ОТРЫВОК —
◆ ◆ ◆

Историк Лев Лурье рассказал "Деловому Петербургу" о населении, которое еще недостаточно сильное, чтобы осуществлять суд Линча, о разложении в лице Сергея Шнурова и власти.
"ДП": Почему в России последних лет так принялась идея
небоскребов?
Лев Лурье: Любая молодая хищная аристократия хочет поставить
себе памятник при жизни. Кто-то делает татуировки, кто-то строит надгробные
памятники с ключом от "мерседеса" в руке, кто-то хочет построить что-то
необычайно высокое.
Это может быть памятник собственной деятельности, может быть
"бентли" или "ламборджини". Есть еще одна причина. Когда существует настоящая,
зримая вертикаль власти, подданным не позволено выражать сомнение.
Проблема заключается в том, что, конечно, в городе должны
сочетаться две крайности: разнообразие, живая жизнь и градостроительная задумка,
некий план. Теперь понятно, что мы в юности так любили архитектуру модерна и
эклектики не потому, что она так прекрасна, а потому, что она разнообразна. Но
это разнообразие возникло благодаря градостроительным правилам дореволюционного
Петербурга, благодаря городской думе, благодаря Леонтию Бенуа, который был
начальником КГИОП в то время.
Застройка вводилась в некоторые рамки. И как бы ни был
безобразен Елисеевский магазин (а он безобразен) и как бы странно ни выглядел
Дом Зингера на фоне классических зданий, тем не менее эти сооружения находятся в
некоем ритме, они не заступают за условную красную линию улицы. Конечно, и здесь
были нарушения. Мирискусники мечтали, чтобы большевики заложили динамит под
собор Спаса-на-Крови, настолько он чужероден.

◆ ◆ ◆

Несколько записей
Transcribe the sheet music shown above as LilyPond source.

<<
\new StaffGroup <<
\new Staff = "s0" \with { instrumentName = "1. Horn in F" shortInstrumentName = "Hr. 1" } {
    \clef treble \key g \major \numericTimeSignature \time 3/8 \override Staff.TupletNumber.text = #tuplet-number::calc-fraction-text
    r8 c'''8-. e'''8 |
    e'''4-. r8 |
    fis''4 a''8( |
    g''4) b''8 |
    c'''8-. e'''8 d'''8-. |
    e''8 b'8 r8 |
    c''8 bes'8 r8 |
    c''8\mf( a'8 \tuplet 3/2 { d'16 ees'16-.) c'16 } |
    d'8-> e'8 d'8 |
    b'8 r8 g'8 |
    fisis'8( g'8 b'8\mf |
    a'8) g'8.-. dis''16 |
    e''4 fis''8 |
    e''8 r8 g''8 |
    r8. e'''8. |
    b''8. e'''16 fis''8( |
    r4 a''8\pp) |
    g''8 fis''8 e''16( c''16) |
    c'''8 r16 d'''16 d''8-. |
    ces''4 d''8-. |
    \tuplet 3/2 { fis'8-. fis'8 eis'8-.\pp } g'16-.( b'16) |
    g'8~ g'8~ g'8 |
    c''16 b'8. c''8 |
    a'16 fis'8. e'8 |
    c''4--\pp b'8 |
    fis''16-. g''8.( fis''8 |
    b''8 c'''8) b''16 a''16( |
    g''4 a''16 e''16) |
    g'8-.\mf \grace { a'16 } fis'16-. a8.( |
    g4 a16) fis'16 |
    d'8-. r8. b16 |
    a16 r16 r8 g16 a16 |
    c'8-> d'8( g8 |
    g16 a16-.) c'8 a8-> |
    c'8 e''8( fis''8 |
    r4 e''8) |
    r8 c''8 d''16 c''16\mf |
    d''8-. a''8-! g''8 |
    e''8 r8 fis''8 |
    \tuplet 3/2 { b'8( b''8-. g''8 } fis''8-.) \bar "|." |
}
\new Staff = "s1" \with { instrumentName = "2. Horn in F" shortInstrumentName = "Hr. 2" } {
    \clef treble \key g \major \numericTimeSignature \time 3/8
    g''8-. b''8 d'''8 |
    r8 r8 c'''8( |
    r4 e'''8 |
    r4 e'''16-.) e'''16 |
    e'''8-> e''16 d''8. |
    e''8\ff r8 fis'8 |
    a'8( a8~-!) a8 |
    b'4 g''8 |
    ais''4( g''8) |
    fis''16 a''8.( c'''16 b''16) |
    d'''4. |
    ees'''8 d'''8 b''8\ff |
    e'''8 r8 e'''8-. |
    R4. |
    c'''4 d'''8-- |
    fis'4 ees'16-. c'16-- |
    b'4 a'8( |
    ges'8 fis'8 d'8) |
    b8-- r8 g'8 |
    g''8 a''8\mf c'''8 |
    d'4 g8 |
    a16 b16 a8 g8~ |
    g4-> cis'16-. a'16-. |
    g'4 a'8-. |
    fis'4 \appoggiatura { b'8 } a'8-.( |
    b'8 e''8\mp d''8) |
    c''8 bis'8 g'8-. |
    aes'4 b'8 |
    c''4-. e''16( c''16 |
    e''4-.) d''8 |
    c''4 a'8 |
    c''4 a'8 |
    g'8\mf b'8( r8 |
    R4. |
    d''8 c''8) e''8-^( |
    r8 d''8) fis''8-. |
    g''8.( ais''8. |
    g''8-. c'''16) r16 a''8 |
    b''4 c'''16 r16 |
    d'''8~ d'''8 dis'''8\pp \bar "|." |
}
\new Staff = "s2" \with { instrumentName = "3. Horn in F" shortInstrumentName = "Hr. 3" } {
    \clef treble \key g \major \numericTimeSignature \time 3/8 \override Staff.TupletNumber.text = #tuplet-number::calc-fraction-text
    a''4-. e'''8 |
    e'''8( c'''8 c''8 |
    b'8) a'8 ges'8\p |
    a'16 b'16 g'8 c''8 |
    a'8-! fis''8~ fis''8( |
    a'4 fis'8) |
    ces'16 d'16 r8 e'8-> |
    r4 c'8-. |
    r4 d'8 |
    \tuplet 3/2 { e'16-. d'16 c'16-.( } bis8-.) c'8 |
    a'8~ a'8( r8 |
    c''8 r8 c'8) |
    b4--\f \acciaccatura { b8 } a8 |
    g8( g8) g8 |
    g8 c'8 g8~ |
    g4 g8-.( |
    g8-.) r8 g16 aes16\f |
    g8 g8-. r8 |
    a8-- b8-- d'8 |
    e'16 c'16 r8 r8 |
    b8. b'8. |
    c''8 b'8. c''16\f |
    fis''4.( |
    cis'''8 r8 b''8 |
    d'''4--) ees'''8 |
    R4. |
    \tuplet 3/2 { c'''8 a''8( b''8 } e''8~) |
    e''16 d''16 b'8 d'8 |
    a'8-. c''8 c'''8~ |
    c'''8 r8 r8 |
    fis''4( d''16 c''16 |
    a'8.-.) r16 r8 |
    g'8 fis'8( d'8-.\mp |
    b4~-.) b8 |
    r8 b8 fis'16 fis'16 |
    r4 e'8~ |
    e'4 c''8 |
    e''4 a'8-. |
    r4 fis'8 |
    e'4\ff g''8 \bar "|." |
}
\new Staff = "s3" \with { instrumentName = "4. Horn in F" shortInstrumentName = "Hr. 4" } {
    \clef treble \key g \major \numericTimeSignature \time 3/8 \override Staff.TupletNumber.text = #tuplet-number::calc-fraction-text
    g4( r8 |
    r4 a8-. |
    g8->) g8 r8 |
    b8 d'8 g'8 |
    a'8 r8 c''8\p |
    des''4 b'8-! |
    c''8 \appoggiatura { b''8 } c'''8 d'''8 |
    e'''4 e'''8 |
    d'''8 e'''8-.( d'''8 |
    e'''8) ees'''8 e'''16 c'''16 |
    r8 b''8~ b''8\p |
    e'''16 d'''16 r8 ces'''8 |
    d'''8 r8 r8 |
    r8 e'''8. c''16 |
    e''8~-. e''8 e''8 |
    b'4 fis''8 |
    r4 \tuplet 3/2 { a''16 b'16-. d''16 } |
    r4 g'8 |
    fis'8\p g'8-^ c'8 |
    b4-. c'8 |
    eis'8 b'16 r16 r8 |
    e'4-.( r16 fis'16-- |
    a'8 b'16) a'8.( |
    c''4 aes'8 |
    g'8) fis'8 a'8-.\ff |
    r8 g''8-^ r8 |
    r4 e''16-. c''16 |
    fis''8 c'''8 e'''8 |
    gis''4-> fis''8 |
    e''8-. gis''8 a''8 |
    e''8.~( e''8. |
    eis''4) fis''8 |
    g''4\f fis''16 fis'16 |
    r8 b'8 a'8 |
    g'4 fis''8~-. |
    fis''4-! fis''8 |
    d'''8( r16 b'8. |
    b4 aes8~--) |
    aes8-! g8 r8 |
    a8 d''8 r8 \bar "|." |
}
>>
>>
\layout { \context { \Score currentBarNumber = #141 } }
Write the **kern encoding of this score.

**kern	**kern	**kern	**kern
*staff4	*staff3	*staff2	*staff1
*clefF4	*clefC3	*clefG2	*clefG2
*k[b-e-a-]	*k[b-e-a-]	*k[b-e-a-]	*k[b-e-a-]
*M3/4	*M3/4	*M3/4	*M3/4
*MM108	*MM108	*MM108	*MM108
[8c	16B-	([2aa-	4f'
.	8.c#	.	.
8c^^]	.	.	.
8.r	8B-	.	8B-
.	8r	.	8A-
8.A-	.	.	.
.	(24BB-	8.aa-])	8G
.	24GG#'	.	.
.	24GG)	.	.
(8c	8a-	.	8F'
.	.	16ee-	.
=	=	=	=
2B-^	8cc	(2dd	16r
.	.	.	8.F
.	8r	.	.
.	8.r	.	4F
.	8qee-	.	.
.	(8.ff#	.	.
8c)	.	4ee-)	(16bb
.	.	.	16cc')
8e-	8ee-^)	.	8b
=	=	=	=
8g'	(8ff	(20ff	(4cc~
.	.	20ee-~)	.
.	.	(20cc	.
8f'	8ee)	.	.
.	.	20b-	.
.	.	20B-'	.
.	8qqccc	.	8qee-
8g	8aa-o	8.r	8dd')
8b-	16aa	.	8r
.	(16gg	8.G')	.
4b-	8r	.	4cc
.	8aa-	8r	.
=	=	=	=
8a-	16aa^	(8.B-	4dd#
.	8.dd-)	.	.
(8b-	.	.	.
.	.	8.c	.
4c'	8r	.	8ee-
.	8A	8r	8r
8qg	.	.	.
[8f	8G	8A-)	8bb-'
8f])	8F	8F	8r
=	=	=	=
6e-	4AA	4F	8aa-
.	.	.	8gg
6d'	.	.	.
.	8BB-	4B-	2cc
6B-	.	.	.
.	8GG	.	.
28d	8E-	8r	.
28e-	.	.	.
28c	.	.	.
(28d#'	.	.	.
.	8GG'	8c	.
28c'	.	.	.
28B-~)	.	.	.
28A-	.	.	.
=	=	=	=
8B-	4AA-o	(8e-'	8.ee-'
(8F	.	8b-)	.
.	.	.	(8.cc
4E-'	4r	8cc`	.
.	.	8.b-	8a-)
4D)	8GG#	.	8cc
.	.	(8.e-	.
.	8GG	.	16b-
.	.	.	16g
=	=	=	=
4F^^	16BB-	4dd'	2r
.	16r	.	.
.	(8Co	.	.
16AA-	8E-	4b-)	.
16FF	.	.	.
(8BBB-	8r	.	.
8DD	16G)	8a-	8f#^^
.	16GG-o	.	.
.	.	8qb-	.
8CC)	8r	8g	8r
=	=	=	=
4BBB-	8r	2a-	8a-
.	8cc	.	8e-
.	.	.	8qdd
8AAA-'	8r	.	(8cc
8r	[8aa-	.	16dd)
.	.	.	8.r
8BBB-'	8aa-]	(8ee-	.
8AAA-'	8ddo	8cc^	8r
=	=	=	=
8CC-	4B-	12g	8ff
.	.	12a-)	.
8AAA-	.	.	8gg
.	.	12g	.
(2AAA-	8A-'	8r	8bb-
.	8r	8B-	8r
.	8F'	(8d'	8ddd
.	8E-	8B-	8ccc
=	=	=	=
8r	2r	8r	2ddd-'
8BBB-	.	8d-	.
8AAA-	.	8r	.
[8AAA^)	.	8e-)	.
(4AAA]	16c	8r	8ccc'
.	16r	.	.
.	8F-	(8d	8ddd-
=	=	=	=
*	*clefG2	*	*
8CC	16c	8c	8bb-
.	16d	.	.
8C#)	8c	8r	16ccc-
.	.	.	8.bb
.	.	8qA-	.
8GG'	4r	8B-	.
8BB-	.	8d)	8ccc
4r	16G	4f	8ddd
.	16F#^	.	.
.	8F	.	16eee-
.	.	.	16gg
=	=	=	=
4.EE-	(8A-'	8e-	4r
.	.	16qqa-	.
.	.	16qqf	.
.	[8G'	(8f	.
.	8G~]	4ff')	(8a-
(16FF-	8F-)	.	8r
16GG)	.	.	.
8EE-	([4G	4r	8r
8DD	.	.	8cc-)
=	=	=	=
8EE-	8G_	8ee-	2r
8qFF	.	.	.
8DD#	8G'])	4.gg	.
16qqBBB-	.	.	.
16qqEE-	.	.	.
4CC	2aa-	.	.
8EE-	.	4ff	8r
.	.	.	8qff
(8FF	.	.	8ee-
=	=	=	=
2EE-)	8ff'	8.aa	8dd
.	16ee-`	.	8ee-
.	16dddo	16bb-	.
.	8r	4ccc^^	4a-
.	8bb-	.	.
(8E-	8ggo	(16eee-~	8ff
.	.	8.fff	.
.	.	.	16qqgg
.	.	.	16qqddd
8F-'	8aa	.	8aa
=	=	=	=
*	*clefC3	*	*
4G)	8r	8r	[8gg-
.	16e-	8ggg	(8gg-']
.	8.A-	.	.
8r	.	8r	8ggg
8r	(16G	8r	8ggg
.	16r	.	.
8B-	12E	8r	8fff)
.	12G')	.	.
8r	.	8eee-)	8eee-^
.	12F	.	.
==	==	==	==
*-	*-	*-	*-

◆ ◆ ◆

УСЛОВИЯ ЗАДАНИЯ —
#1 Обновите часть отрывка, начав со слов "Историк Лев Лурье" и закончив словами "позволено выражать сомнение.". В этом фрагменте замените "небоскребов" на "высоток".
#2 Найдите в листинге все строки, где встречается строка "Horn", и выпишите их. Регистр букв учитывается.
Отрывок и листинг никак не связаны между собой.

ОТВЕТЫ ПО ЗАДАНИЯМ —
#1
Историк Лев Лурье рассказал "Деловому Петербургу" о населении, которое еще недостаточно сильное, чтобы осуществлять суд Линча, о разложении в лице Сергея Шнурова и власти.
"ДП": Почему в России последних лет так принялась идея
высоток?
Лев Лурье: Любая молодая хищная аристократия хочет поставить
себе памятник при жизни. Кто-то делает татуировки, кто-то строит надгробные
памятники с ключом от "мерседеса" в руке, кто-то хочет построить что-то
необычайно высокое.
Это может быть памятник собственной деятельности, может быть
"бентли" или "ламборджини". Есть еще одна причина. Когда существует настоящая,
зримая вертикаль власти, подданным не позволено выражать сомнение.

#2
\new Staff = "s0" \with { instrumentName = "1. Horn in F" shortInstrumentName = "Hr. 1" } {
\new Staff = "s1" \with { instrumentName = "2. Horn in F" shortInstrumentName = "Hr. 2" } {
\new Staff = "s2" \with { instrumentName = "3. Horn in F" shortInstrumentName = "Hr. 3" } {
\new Staff = "s3" \with { instrumentName = "4. Horn in F" shortInstrumentName = "Hr. 4" } {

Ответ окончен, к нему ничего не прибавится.